Jake spends most of his time in my bed. He woke me up this morning, hungry.

I’m in a complete haze. And I welcome it.

I took photographs today of parts of my journey. I want to record how the weather was when she died, and I wasn’t up for photographing at the weekend. It’s fitting that it’s the Autumn somehow. On the bus back from the hospital today I thought about how she never got to see her Winter years. 66 is still a pretty young age to die, relatively speaking.

I picture her dying in the mid-Autumn of her life, and Autumn surrounds me, and that fits.

They’ve finished sand-blasting the local arts centre. It’s located within a very old, re-purposed church in the centre of town. It looks beautiful. She would’ve loved to have seen it finished. Things like that sting my eyes. Those little realisations. That she’s not here. That I can’t report back to her things she couldn’t get out to see.

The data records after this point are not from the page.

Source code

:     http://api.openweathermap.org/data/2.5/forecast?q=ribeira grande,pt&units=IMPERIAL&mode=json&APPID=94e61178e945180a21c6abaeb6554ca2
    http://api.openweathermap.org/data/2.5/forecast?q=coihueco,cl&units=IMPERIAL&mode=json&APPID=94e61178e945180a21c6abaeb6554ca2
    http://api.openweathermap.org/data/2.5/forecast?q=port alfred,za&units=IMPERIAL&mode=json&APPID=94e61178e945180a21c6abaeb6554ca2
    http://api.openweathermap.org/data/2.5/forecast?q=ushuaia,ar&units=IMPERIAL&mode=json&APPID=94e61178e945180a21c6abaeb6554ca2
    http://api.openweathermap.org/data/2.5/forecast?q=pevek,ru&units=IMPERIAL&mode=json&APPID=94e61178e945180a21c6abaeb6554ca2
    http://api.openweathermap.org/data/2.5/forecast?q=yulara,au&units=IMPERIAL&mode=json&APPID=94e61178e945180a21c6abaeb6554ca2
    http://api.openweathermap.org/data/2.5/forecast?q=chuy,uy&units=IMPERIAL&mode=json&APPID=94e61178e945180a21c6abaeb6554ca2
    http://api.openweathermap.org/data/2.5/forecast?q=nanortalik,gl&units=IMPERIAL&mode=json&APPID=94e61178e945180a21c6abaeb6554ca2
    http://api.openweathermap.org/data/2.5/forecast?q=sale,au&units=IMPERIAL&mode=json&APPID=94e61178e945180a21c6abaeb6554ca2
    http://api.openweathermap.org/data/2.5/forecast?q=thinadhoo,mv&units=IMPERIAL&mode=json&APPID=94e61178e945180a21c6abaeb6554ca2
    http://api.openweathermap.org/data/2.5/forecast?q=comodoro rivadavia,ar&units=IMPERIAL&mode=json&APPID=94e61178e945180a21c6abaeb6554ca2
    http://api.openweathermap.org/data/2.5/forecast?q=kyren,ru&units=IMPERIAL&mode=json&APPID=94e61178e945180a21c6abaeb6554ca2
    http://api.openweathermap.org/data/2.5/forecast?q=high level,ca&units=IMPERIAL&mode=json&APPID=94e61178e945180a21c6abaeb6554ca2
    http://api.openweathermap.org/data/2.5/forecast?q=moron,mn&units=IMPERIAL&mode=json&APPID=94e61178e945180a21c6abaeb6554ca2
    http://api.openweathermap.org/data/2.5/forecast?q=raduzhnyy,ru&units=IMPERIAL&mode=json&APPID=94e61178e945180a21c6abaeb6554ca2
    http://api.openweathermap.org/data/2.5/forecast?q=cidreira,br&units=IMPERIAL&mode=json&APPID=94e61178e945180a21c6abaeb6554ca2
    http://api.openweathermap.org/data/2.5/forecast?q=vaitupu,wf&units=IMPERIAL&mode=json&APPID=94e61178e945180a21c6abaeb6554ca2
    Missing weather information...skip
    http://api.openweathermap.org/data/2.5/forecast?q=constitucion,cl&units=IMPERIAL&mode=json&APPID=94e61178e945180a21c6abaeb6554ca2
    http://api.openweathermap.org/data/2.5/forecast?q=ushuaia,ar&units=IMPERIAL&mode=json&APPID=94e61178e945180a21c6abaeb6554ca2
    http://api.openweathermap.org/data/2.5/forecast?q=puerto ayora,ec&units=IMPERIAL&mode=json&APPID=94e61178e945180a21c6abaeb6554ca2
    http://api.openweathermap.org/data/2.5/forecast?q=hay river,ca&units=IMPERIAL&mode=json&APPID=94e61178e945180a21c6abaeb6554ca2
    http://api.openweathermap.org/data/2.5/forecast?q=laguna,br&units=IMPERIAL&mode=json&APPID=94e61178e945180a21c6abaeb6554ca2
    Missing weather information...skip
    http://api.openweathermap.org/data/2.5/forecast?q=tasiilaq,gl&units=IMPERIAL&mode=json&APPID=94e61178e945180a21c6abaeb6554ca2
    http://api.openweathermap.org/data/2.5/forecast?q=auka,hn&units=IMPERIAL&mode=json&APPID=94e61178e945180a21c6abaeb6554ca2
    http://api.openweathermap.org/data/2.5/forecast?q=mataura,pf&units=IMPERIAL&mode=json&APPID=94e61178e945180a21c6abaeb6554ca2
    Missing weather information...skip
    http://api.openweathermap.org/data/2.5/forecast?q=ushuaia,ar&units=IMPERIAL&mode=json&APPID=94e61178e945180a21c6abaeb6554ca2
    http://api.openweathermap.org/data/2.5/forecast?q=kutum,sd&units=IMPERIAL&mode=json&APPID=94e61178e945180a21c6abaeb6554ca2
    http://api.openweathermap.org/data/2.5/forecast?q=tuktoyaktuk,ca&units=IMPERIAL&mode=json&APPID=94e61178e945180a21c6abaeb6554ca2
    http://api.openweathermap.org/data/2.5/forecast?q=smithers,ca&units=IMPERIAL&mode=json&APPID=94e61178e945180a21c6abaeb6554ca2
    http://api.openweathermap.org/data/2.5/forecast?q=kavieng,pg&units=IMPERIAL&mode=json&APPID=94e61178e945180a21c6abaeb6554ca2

It’s no fun watching the news now. Before there was a double-act, and now it’s just me. I caught myself actively averting my eyes from her chair this evening. I didn’t want it to register again that it was empty.

I’m pretty lonely.

Writing this is helping.

ps – I hate the titles of these, but I couldn’t think of anything else.

  • notwavingbutdrowning

    “I picture her dying in the mid-Autumn of her life, and Autumn surrounds me, and that fits.”

    Yes.

  • notwavingbutdrowning

    Here’s a link to an autumn poem by one of my favorite poets – John Clare. (His biographer states that Clare was “the greatest labouring-class poet that England
    has ever produced. No one has ever written more powerfully of nature, of
    a rural childhood, and of the alienated and unstable self”.) Clare wrote a number of poems about autumn. Some are more polished perhaps than this one but I like this long and rambling one. http://poetry.about.com/od/poems/l/blclareautumn.htm

  • http://www.facebook.com/worth.lessemo Worth Lessemo

    There’s nothing wrong with this at all. Age is a number you know, and her character was ready to move forward. Thank you for continuing to write.